Wohnbau braucht Plan und Regeln

Über den neuen – und besseren – Baustil auf den Kirchäckern.

Erstellt am 09. September 2021 | 03:20

Städtischer Wohnbau ist ein komplexes Thema. Aber es gibt einfach Dinge, die gehen, und andere, die gehen eben nicht. Klingt kompliziert? Dann stellen Sie sich bitte einmal auf die Bischof Laszlo Straße in Eisenstadt mit dem Rücken zur Stadt und schauen nach rechts. Was Sie dort sehen, geht eigentlich nicht. Ein graues Monster neben dem anderen, Bewohner ziehen ein und aus, haben untertags die Fenster zu, damit der Nachbar nicht reinschaut (oder -greift). Man wohnt hier, ist aber kein Eisenstädter. Von diesem Zuzug hat die Gemeinde nicht profitiert, eher im Gegenteil: Der Verkehr ist mehr geworden, die Grünfläche (viel) weniger, die regionalen Anbieter profitieren mäßig, die Konzerne, die eh schon mehr als genug haben, umso mehr.

Schaut man dann nach links, sieht man Dinge, die gehen.

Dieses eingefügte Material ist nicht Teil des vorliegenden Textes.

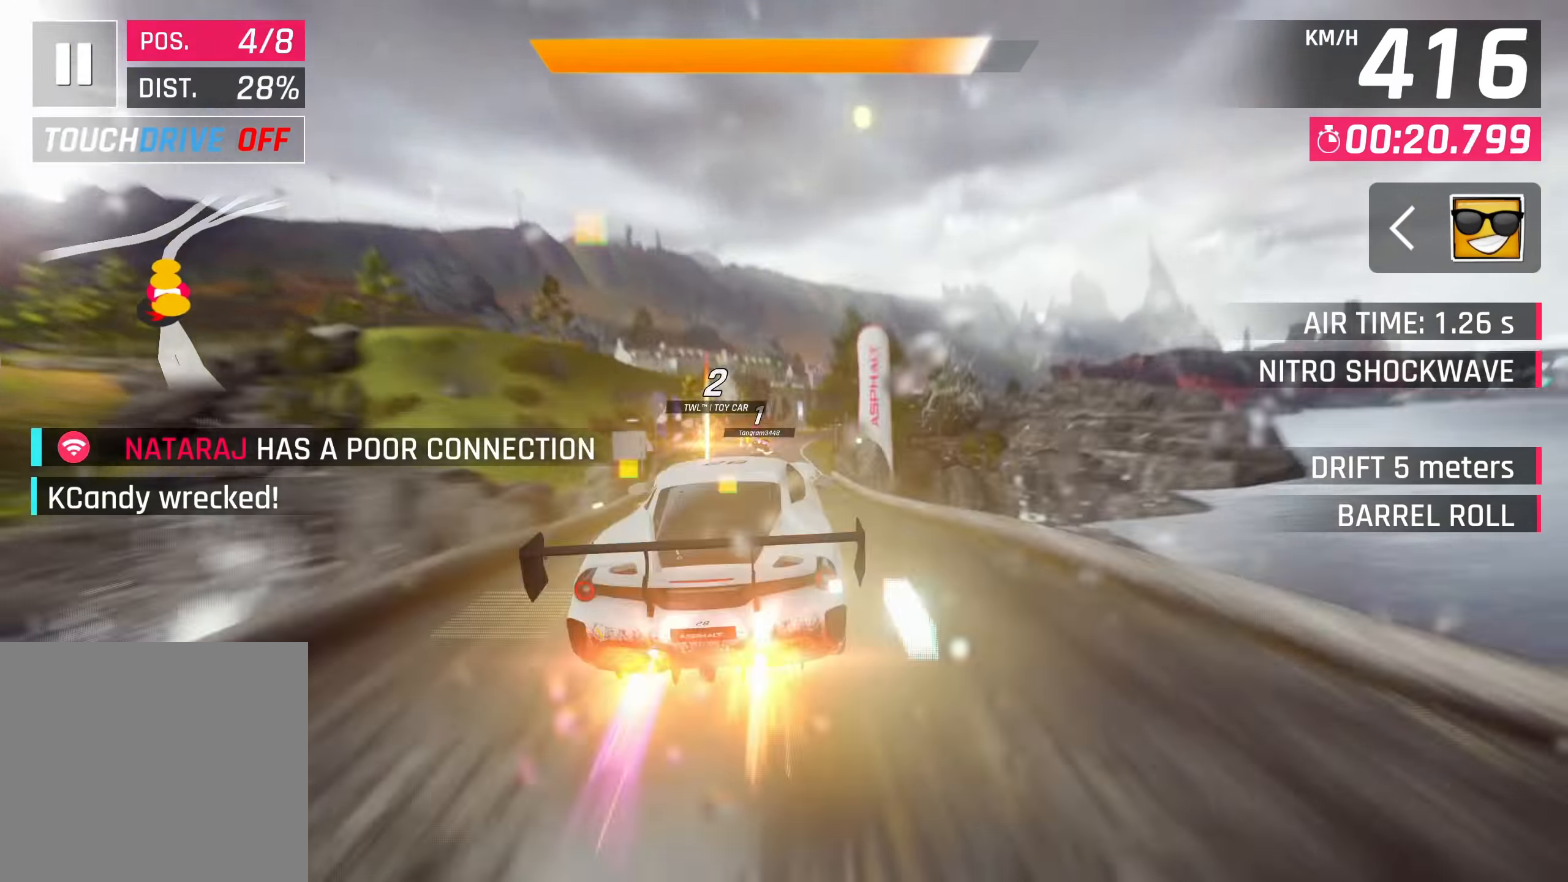
{"buttons": [], "left_stick": "center", "right_stick": "up", "events": []}
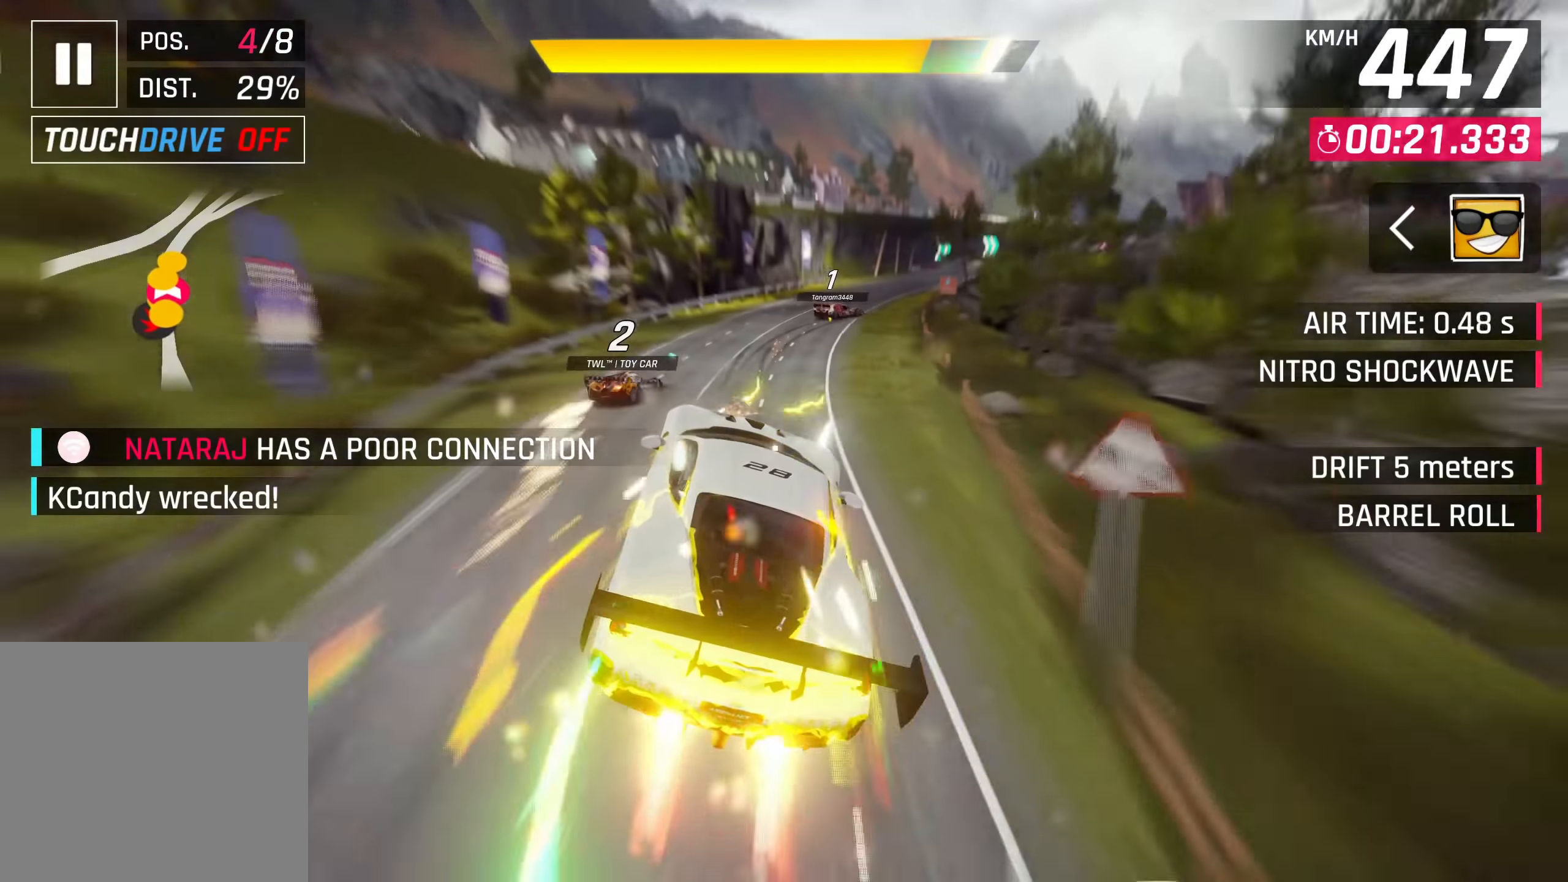
{"buttons": [], "left_stick": "center", "right_stick": "up", "events": []}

Ja, auch hier wurde Boden versiegelt, dafür entsteht aber auch ein kleiner Park und eine Allee. Dort stehen auch Wohnblöcke, aber die werden begrünt und stehen vereinzelt da. Geparkt wird unterirdisch. Alle profitieren. Und das sollte die Politik in ein Regelwerk gießen. Vielleicht findet sich dann auch noch eine Lösung für die letzte Baustelle: Den Verkehr, dem die zwei Zufahrten in Stoßzeiten wohl nicht gewachsen sein wird.